The wide adoption in the 1970s of "no-fault" divorce — which allowed divorce without proving to a court that one spouse was to blame — was not the only reason why divorce rates rose after 1960, he said, "but it appears to have played a role."
The effect of divorce law on divorce rates typically ranged from 5 percent to 30 percent, so 10 percent is a "fair estimate," said IMAPP President Maggie Gallagher.
But 10 percent is not minimal, she said. "It means that every year approximately 10 percent more children go through the agony of divorce" because "of the way we framed our divorce laws," she said. "I think that's something to be concerned about."
Between 1960 and 1980, the U.S. divorce rate more than doubled, from 9.2 divorces per 1,000 married women to 22.6 divorces per 1,000. By 2004, the rate was about 18 divorces per 1,000 wives, according to the National Marriage Project at Rutgers University.
Lingering ambivalence about divorce is reflected in state legislatures. Some state bills would make divorce easier by reducing waiting times, while others would make it harder by denying no-fault divorce to couples with minor children.

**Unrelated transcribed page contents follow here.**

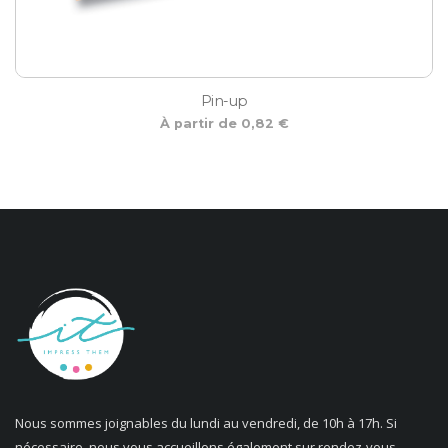
Pin-up
À partir de 0,82 €
Nous sommes joignables du lundi au vendredi, de 10h à 17h. Si
nécessaire, nous vous accueillons également sur rendez-vous.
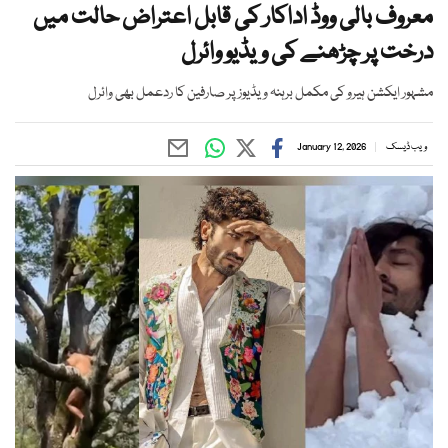
معروف بالی ووڈ اداکار کی قابل اعتراض حالت میں
درخت پر چڑھنے کی ویڈیو وائرل
مشہور ایکشن ہیرو کی مکمل برہنہ ویڈیوز پر صارفین کا ردعمل بھی وائرل
ویب ڈیسک
January 12, 2026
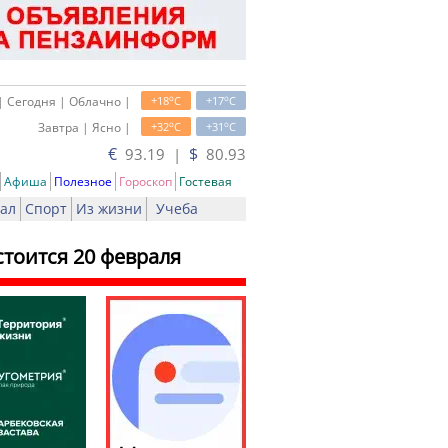
o
o
| Сегодня | Облачно |
+18
C
+17
C
o
o
Завтра | Ясно |
+32
C
+31
C
€
$
93.19 |
80.93
Афиша
Полезное
Гороскоп
Гостевая
ал
Спорт
Из жизни
Учеба
тоится 20 февраля
ать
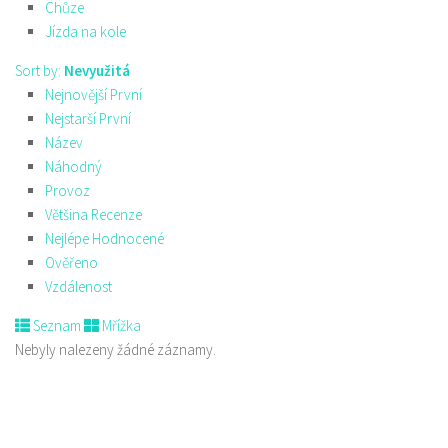
Chůze
Jízda na kole
Sort by:
Nevyužitá
Nejnovější První
Nejstarší První
Název
Náhodný
Provoz
Většina Recenze
Nejlépe Hodnocené
Ověřeno
Vzdálenost
Seznam
Mřížka
Nebyly nalezeny žádné záznamy.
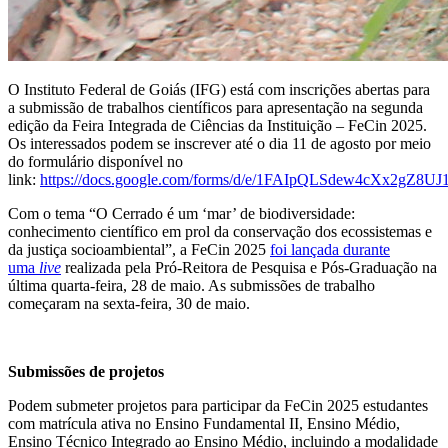
O Instituto Federal de Goiás (IFG) está com inscrições abertas para
a submissão de trabalhos científicos para apresentação na segunda
edição da Feira Integrada de Ciências da Instituição – FeCin 2025.
Os interessados podem se inscrever até o dia 11 de agosto por meio
do formulário disponível no
link:
https://docs.google.com/forms/d/e/1FAIpQLSdew4cXx2gZ8
Com o tema “O Cerrado é um ‘mar’ de biodiversidade:
conhecimento científico em prol da conservação dos ecossistemas e
da justiça socioambiental”, a FeCin 2025
foi lançada durante
uma
live
realizada pela Pró-Reitora de Pesquisa e Pós-Graduação na
última quarta-feira, 28 de maio. As submissões de trabalho
começaram na sexta-feira, 30 de maio.
Submissões de projetos
Podem submeter projetos para participar da FeCin 2025 estudantes
com matrícula ativa no Ensino Fundamental II, Ensino Médio,
Ensino Técnico Integrado ao Ensino Médio, incluindo a modalidade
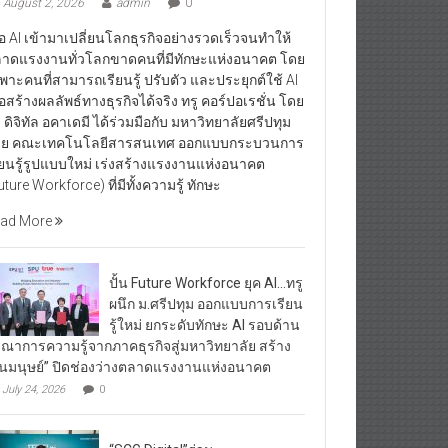
August 2, 2026
admin
0
ื่อ AI เข้ามาเปลี่ยนโลกธุรกิจอย่างรวดเร็วจนทำให้
าดแรงงานทั่วโลกขาดคนที่มีทักษะแห่งอนาคต โดย
พาะคนที่สามารถเรียนรู้ ปรับตัว และประยุกต์ใช้ AI
ื่อสร้างผลลัพธ์ทางธุรกิจได้จริง ทรู คอร์ปอเรชั่น โดย
ู ดิจิทัล อคาเดมี ได้ร่วมมือกับ มหาวิทยาลัยศรีปทุม
ย คณะเทคโนโลยีสารสนเทศ ออกแบบกระบวนการ
ียนรู้รูปแบบใหม่ เร่งสร้างแรงงานแห่งอนาคต
uture Workforce) ที่มีทั้งความรู้ ทักษะ
ad More
ปั้น Future Workforce ยุค AI…ทรู
ผนึก ม.ศรีปทุม ออกแบบการเรียน
รู้ใหม่ ยกระดับทักษะ AI รอบด้าน
รณาการความรู้จากภาคธุรกิจสู่มหาวิทยาลัย สร้าง
ุนมนุษย์” ปิดช่องว่างตลาดแรงงานแห่งอนาคต
July 24, 2026
0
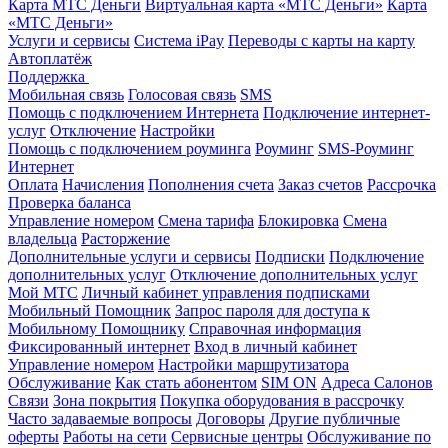
Карта МТС Деньги
Виртуальная карта «МТС Деньги»
Карта
«МТС Деньги»
Услуги и сервисы
Система iPay
Переводы с карты на карту
Автоплатёж
Поддержка
Мобильная связь
Голосовая связь
SMS
Помощь с подключением Интернета
Подключение интернет-
услуг
Отключение
Настройки
Помощь с подключением роуминга
Роуминг
SMS-Роуминг
Интернет
Оплата
Начисления
Пополнения счета
Заказ счетов
Рассрочка
Проверка баланса
Управление номером
Смена тарифа
Блокировка
Смена
владельца
Расторжение
Дополнительные услуги и сервисы
Подписки
Подключение
дополнительных услуг
Отключение дополнительных услуг
Мой МТС
Личный кабинет управления подписками
Мобильный Помощник
Запрос пароля для доступа к
Мобильному Помощнику
Справочная информация
Фиксированный интернет
Вход в личный кабинет
Управление номером
Настройки маршрутизатора
Обслуживание
Как стать абонентом
SIM ON
Адреса Салонов
Связи
Зона покрытия
Покупка оборудования в рассрочку
Часто задаваемые вопросы
Договоры
Другие публичные
оферты
Работы на сети
Сервисные центры
Обслуживание по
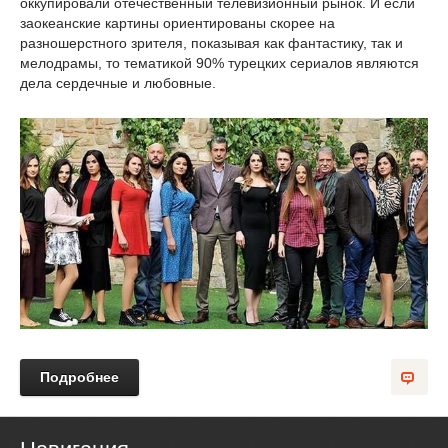
оккупировали отечественный телевизионный рынок. И если
заокеанские картины ориентированы скорее на
разношерстного зрителя, показывая как фантастику, так и
мелодрамы, то тематикой 90% турецких сериалов являются
дела сердечные и любовные.
Подробнее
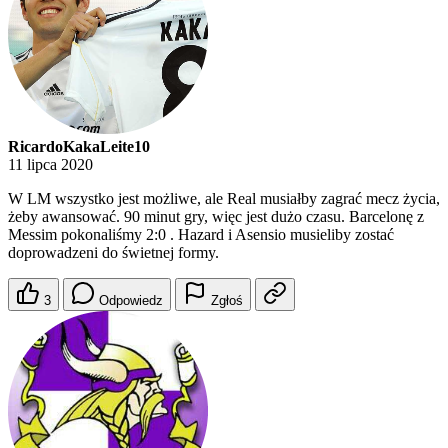
RicardoKakaLeite10
11 lipca 2020
W LM wszystko jest możliwe, ale Real musiałby zagrać mecz życia,
żeby awansować. 90 minut gry, więc jest dużo czasu. Barcelonę z
Messim pokonaliśmy 2:0 . Hazard i Asensio musieliby zostać
doprowadzeni do świetnej formy.
3
Odpowiedz
Zgłoś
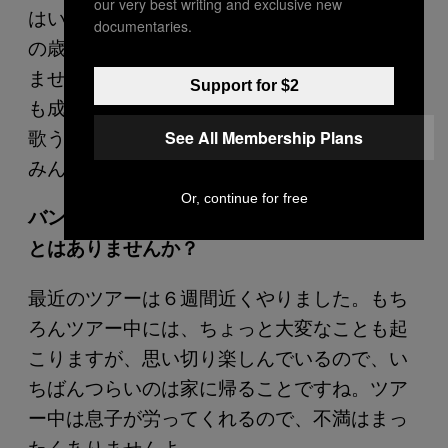
our very best writing and exclusive new
はい。バンド生活は素晴らしい体験です。こ
documentaries.
の歳でバンドを始めるなんて、想像もしてい
ませんでした。覚悟を決めさえすれば、何で
Support for $2
も成し遂げられるんですね。ファンのために
歌うのは楽しいですし、特にライブ終了後、
See All Membership Plans
みんなと会う時間が大好きです。
Or, continue for free
バンド生活で、つらい、キツイ、と感じるこ
とはありませんか？
最近のツアーは６週間近くやりました。もち
ろんツアー中には、ちょっと大変なことも起
こりますが、思い切り楽しんでいるので、い
ちばんつらいのは家に帰ることですね。ツア
ー中は息子が労ってくれるので、不満はまっ
たくありませんよ。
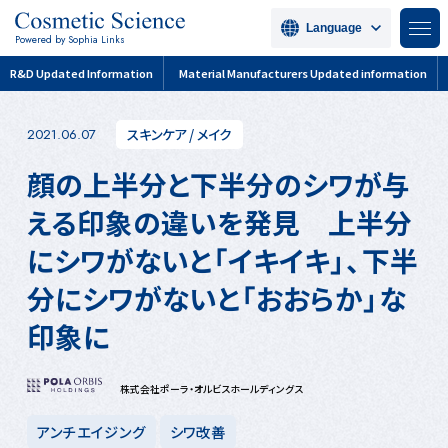
Language
Powered by Sophia Links
R&D Updated Information
Material Manufacturers Updated information
スキンケア
/
メイク
2021.06.07
顔の上半分と下半分のシワが与
える印象の違いを発見 上半分
にシワがないと「イキイキ」、下半
分にシワがないと「おおらか」な
印象に
株式会社ポーラ・オルビスホールディングス
アンチエイジング
シワ改善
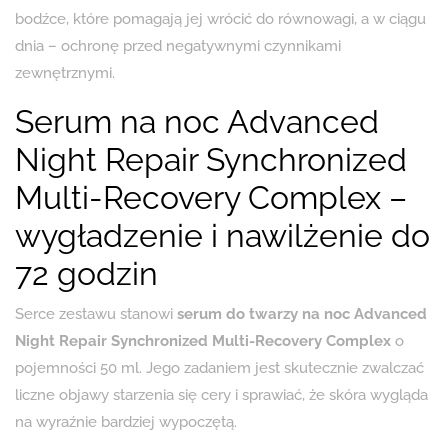
bodźce, które pomagają jej wrócić do równowagi, a w ciągu
dnia – ochronę przed negatywnymi czynnikami
zewnętrznymi.
Serum na noc Advanced
Night Repair Synchronized
Multi-Recovery Complex –
wygładzenie i nawilżenie do
72 godzin
Serce zestawu stanowi
serum do twarzy na noc Advanced
Night Repair Synchronized Multi-Recovery Complex
o
pojemności 50 ml. Jego zadaniem jest skutecznie zwalczać
liczne objawy starzenia się cery i sprawiać, że skóra wygląda
na wyraźnie bardziej wypoczętą.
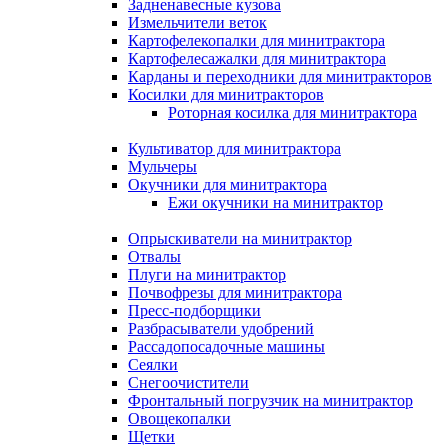
Задненавесные кузова
Измельчители веток
Картофелекопалки для минитрактора
Картофелесажалки для минитрактора
Карданы и переходники для минитракторов
Косилки для минитракторов
Роторная косилка для минитрактора
Культиватор для минитрактора
Мульчеры
Окучники для минитрактора
Ежи окучники на минитрактор
Опрыскиватели на минитрактор
Отвалы
Плуги на минитрактор
Почвофрезы для минитрактора
Пресс-подборщики
Разбрасыватели удобрений
Рассадопосадочные машины
Сеялки
Снегоочистители
Фронтальный погрузчик на минитрактор
Овощекопалки
Щетки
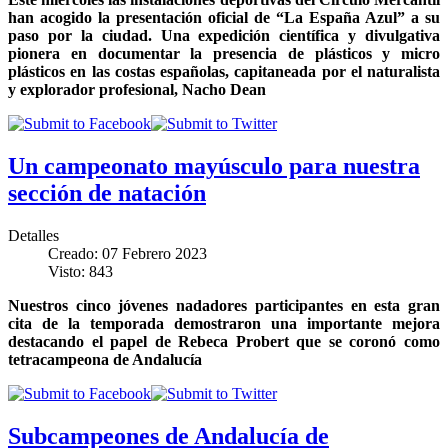
han acogido la presentación oficial de “La España Azul” a su
paso por la ciudad. Una expedición científica y divulgativa
pionera en documentar la presencia de plásticos y micro
plásticos en las costas españolas, capitaneada por el naturalista
y explorador profesional, Nacho Dean
Un campeonato mayúsculo para nuestra
sección de natación
Detalles
Creado: 07 Febrero 2023
Visto: 843
Nuestros cinco jóvenes nadadores participantes en esta gran
cita de la temporada demostraron una importante mejora
destacando el papel de Rebeca Probert que se coronó como
tetracampeona de Andalucía
Subcampeones de Andalucía de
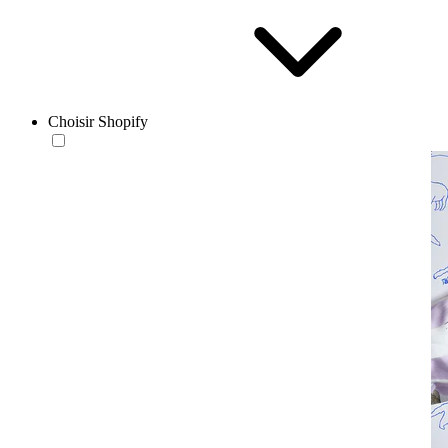
Choisir Shopify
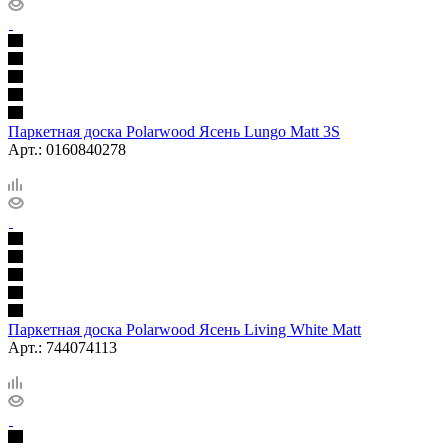
Паркетная доска Polarwood Ясень Lungo Matt 3S
Арт.: 0160840278
Паркетная доска Polarwood Ясень Living White Matt
Арт.: 744074113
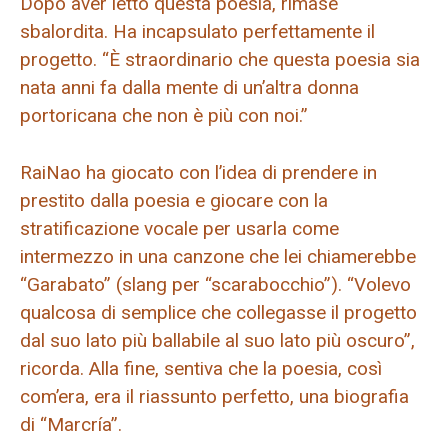
Dopo aver letto questa poesia, rimase
sbalordita. Ha incapsulato perfettamente il
progetto. “È straordinario che questa poesia sia
nata anni fa dalla mente di un’altra donna
portoricana che non è più con noi.”
RaiNao ha giocato con l’idea di prendere in
prestito dalla poesia e giocare con la
stratificazione vocale per usarla come
intermezzo in una canzone che lei chiamerebbe
“Garabato” (slang per “scarabocchio”). “Volevo
qualcosa di semplice che collegasse il progetto
dal suo lato più ballabile al suo lato più oscuro”,
ricorda. Alla fine, sentiva che la poesia, così
com’era, era il riassunto perfetto, una biografia
di “Marcría”.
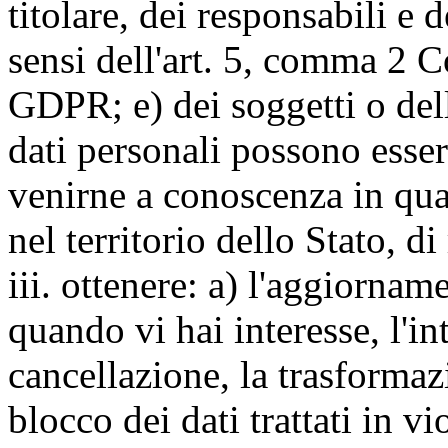
titolare, dei responsabili e 
sensi dell'art. 5, comma 2 C
GDPR; e) dei soggetti o dell
dati personali possono esse
venirne a conoscenza in qua
nel territorio dello Stato, di
iii. ottenere: a) l'aggiornam
quando vi hai interesse, l'in
cancellazione, la trasforma
blocco dei dati trattati in v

Many social scientists accept divorce as part of modern family dynamics.
"By the end of the 20th century ... divorce replaced death as the 'normal' endpoint of most marriages," clinical psychologist William M. Pinsof wrote in a 2002 article in Family Process, a journal on family research. More research can help people address this new "marital reality," he wrote.
"Chore wars" are now a big factor in divorce, Lynn Prince Cooke, a sociologist at the University of Kent in Cambridge, England, said in a brief released this month for the Council on Contemporary Families, which studies family issues.
"I found that couples where the wife earns about 40 percent of the income while the husband does about 40 percent of the housework have the lowest risk of divorce," she wrote. In contrast, the risk of divorce rises if the husband is the sole earner and the wife is the sole cleaner, or if the opposite is true — the wife brings in more than 80 percent of income and the husband is "Mr. Mom."
Ms. Cooke said research shows that many modern couples strive for an equitable sharing of employment and housework.